Para Adi dos Santos, presidente da CUT-SP, o debate em torno do imposto sindical é “de vida ou morte” para a entidade, que têm em seu estatuto de fundação, de 1983, a disposição de não aceitar o imposto sindical. A CUT, no entanto, é a que recebe a maior fatia da contribuição, e à exceção de seus maiores sindicatos, como dos bancários de São Paulo e dos metalúrgicos do ABC, que devolvem o que recebem do governo, todos os outros fazem uso dos recursos. “O imposto não serve para sustentar sindicatos, como dizem aqueles que dependem dele, mas para sustentar sindicalistas”, diz Santos.
Pouco antes de o repasse de 10% do arrecadado anualmente com o imposto sindical ser aprovado pelo governo Lula, nada menos que três centrais foram criadas. Enquanto a Central dos Trabalhadores e Trabalhadoras do Brasil (CTB) nasceu de um racha na CUT – justamente porque o grupo, ligado ao PCdoB, apoia o repasse de imposto sindical -, outras duas – a Nova Central de Trabalhadores do Brasil (NCST) e a União Geral dos Trabalhadores (UGT) – vieram da Força Sindical. Além destas cinco, a Central Geral dos Trabalhadores do Brasil (CGTB), herdeira da antiga CGT, criada no governo Getúlio Vargas, também entrou no bolo.
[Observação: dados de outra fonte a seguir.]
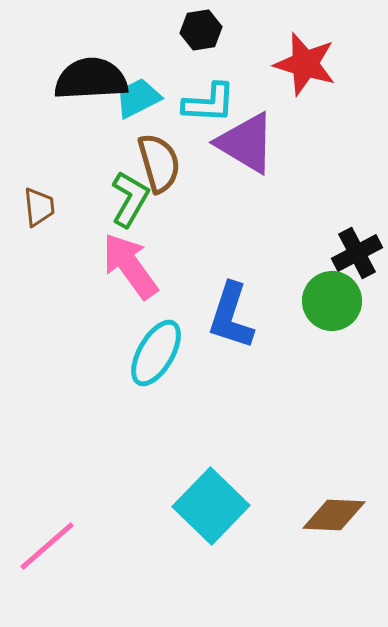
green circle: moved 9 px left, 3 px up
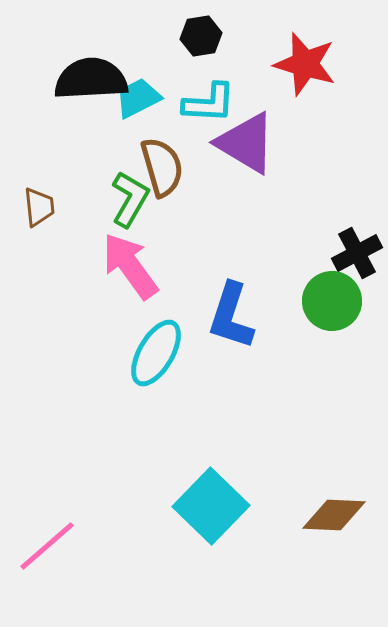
black hexagon: moved 6 px down
brown semicircle: moved 3 px right, 4 px down
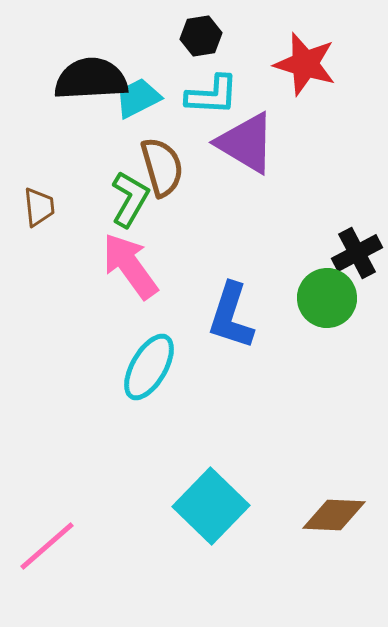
cyan L-shape: moved 3 px right, 8 px up
green circle: moved 5 px left, 3 px up
cyan ellipse: moved 7 px left, 14 px down
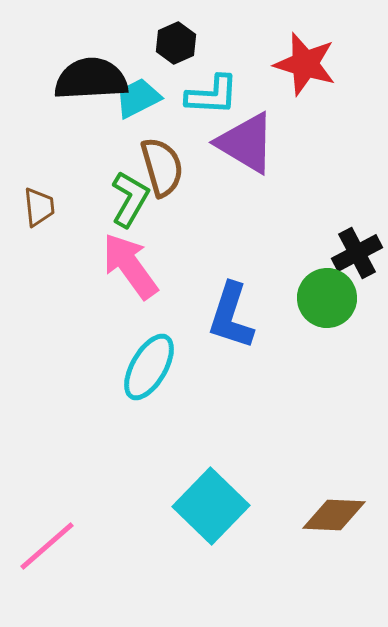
black hexagon: moved 25 px left, 7 px down; rotated 15 degrees counterclockwise
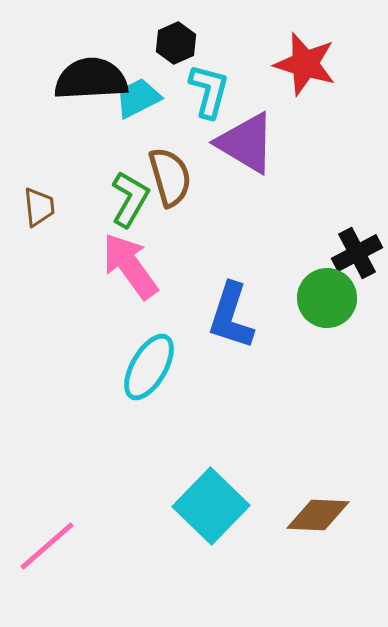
cyan L-shape: moved 3 px left, 4 px up; rotated 78 degrees counterclockwise
brown semicircle: moved 8 px right, 10 px down
brown diamond: moved 16 px left
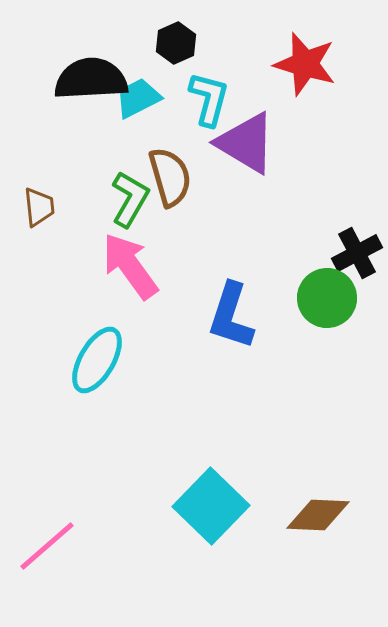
cyan L-shape: moved 8 px down
cyan ellipse: moved 52 px left, 7 px up
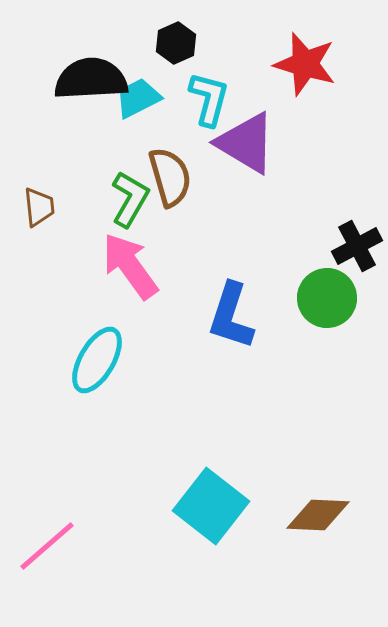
black cross: moved 7 px up
cyan square: rotated 6 degrees counterclockwise
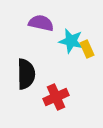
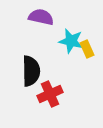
purple semicircle: moved 6 px up
black semicircle: moved 5 px right, 3 px up
red cross: moved 6 px left, 3 px up
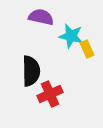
cyan star: moved 5 px up
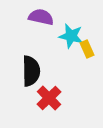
red cross: moved 1 px left, 4 px down; rotated 20 degrees counterclockwise
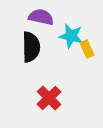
black semicircle: moved 24 px up
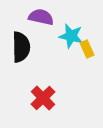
black semicircle: moved 10 px left
red cross: moved 6 px left
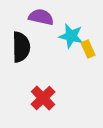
yellow rectangle: moved 1 px right
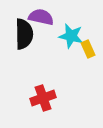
black semicircle: moved 3 px right, 13 px up
red cross: rotated 25 degrees clockwise
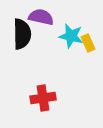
black semicircle: moved 2 px left
yellow rectangle: moved 6 px up
red cross: rotated 10 degrees clockwise
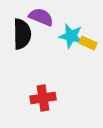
purple semicircle: rotated 10 degrees clockwise
yellow rectangle: rotated 42 degrees counterclockwise
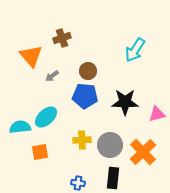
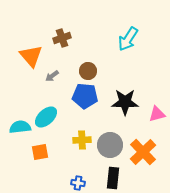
cyan arrow: moved 7 px left, 11 px up
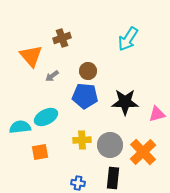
cyan ellipse: rotated 15 degrees clockwise
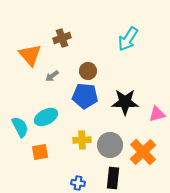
orange triangle: moved 1 px left, 1 px up
cyan semicircle: rotated 70 degrees clockwise
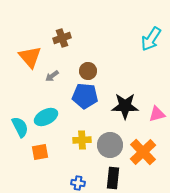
cyan arrow: moved 23 px right
orange triangle: moved 2 px down
black star: moved 4 px down
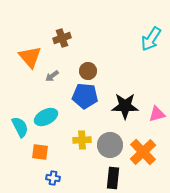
orange square: rotated 18 degrees clockwise
blue cross: moved 25 px left, 5 px up
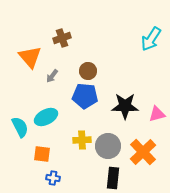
gray arrow: rotated 16 degrees counterclockwise
gray circle: moved 2 px left, 1 px down
orange square: moved 2 px right, 2 px down
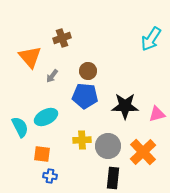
blue cross: moved 3 px left, 2 px up
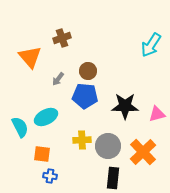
cyan arrow: moved 6 px down
gray arrow: moved 6 px right, 3 px down
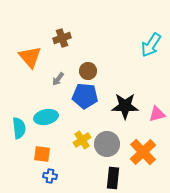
cyan ellipse: rotated 15 degrees clockwise
cyan semicircle: moved 1 px left, 1 px down; rotated 20 degrees clockwise
yellow cross: rotated 30 degrees counterclockwise
gray circle: moved 1 px left, 2 px up
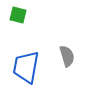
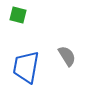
gray semicircle: rotated 15 degrees counterclockwise
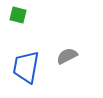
gray semicircle: rotated 85 degrees counterclockwise
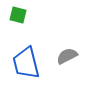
blue trapezoid: moved 4 px up; rotated 24 degrees counterclockwise
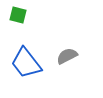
blue trapezoid: rotated 24 degrees counterclockwise
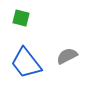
green square: moved 3 px right, 3 px down
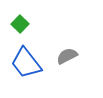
green square: moved 1 px left, 6 px down; rotated 30 degrees clockwise
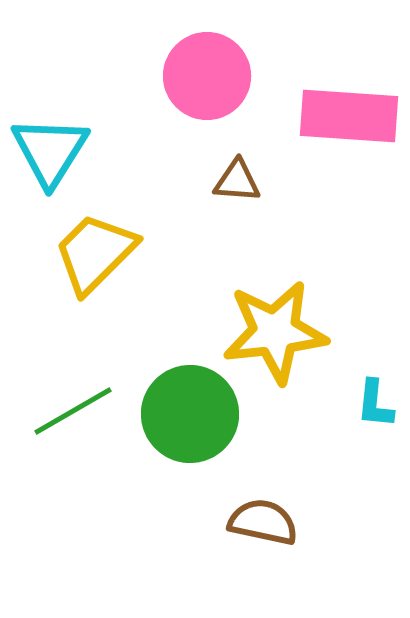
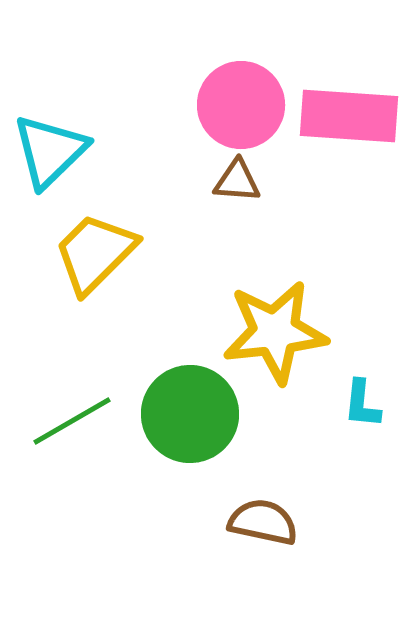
pink circle: moved 34 px right, 29 px down
cyan triangle: rotated 14 degrees clockwise
cyan L-shape: moved 13 px left
green line: moved 1 px left, 10 px down
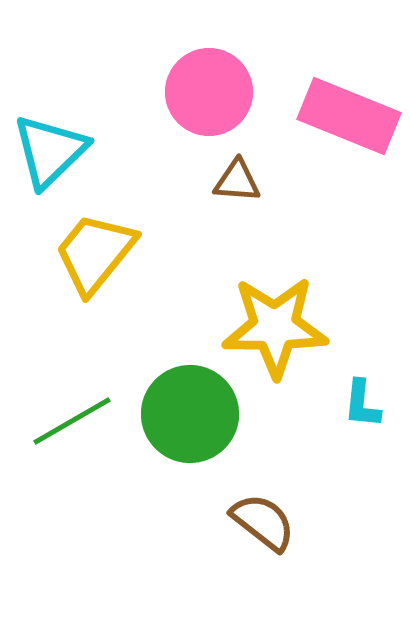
pink circle: moved 32 px left, 13 px up
pink rectangle: rotated 18 degrees clockwise
yellow trapezoid: rotated 6 degrees counterclockwise
yellow star: moved 5 px up; rotated 6 degrees clockwise
brown semicircle: rotated 26 degrees clockwise
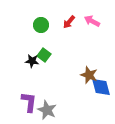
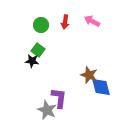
red arrow: moved 4 px left; rotated 32 degrees counterclockwise
green square: moved 6 px left, 5 px up
purple L-shape: moved 30 px right, 4 px up
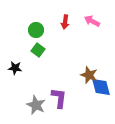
green circle: moved 5 px left, 5 px down
black star: moved 17 px left, 7 px down
gray star: moved 11 px left, 5 px up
Para o pesquisador Claudio Dedecca, da Unicamp, os resultados recordes obtidos nas negociações coletivas ao longo do ano passado não justificam o argumento das centrais de que o movimento sindical está consolidado. Ao contrário, diz Dedecca. “É impossível elencar três pontos do pensamento e da ação sindical e política de cada uma das seis centrais. Elas não se diferenciam, existem apenas para receber o dinheiro, e por isso apoiam o governo”, afirma.
Para Ricardo Patah, presidente da UGT, o imposto sindical, por ser compulsório, evita que práticas anti-sindicais das empresas – como cartas escritas pelos departamentos de recursos humanos que liberam os funcionários de taxas assistenciais aprovadas pelos sindicatos em convenções coletivas – “travem” a atividade das entidades. “O imposto sindical torna o movimento independente das relações de subserviência com as empresas”, diz Patah.
De acordo com João Carlos Gonçalves, o Juruna, secretário-geral da Força Sindical, o imposto sindical não pode ser simplesmente banido, uma vez que o sistema atual depende integralmente dele. “O Ministério Público também não ajuda, uma vez que tem atuado contra a taxa assistencial, deixando as entidades cada vez mais dependentes dos repasses federais”.